Thursday, January 28, 2016

QR Codes on the roofs of building

QR codes on the roofs of buildings could be used for automatic calibration on imagery from aircraft or spacecraft.  If only this QR code linked to machine readable georeferencing information. This is at the Naval Postgraduate School in Monterey, CA.

Image from Google Maps.



Update 2017-May-25:

More info here...

https://wiki.nps.edu/display/NOW/Optical+Signaling
https://www.gearthblog.com/tag/calibration-targets

Thursday, January 21, 2016

HF-AIS... what????

Or rather wat?

http://www.businesswire.com/news/home/20160113005517/en/Advanced-core-AIS-technology-innovation-global-leaders

"advanced DSP core technology which enables an AIS transceiver to reliably and accurately receive and decode every AIS transmission in real time"

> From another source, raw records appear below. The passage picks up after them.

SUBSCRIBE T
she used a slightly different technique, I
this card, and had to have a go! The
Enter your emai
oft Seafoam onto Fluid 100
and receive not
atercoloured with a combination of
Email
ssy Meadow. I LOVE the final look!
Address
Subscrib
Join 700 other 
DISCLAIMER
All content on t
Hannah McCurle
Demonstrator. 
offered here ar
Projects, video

So... AIS is 2x9600 baud channels.  Today that is like crazy slow, so why is special DSP technology needed?  Seriously?  Why?  No really... I am totally not understanding.  These are 25kHz max channels which is nothing in today's computational landscape.  Even if you decided to do beam steering and create multiple synthetic channels, this really isn't much.  Shine Micro has had the RadarPlusSM1680 for > 7 years with 8 receivers.  I think that uses GNU Radio inside.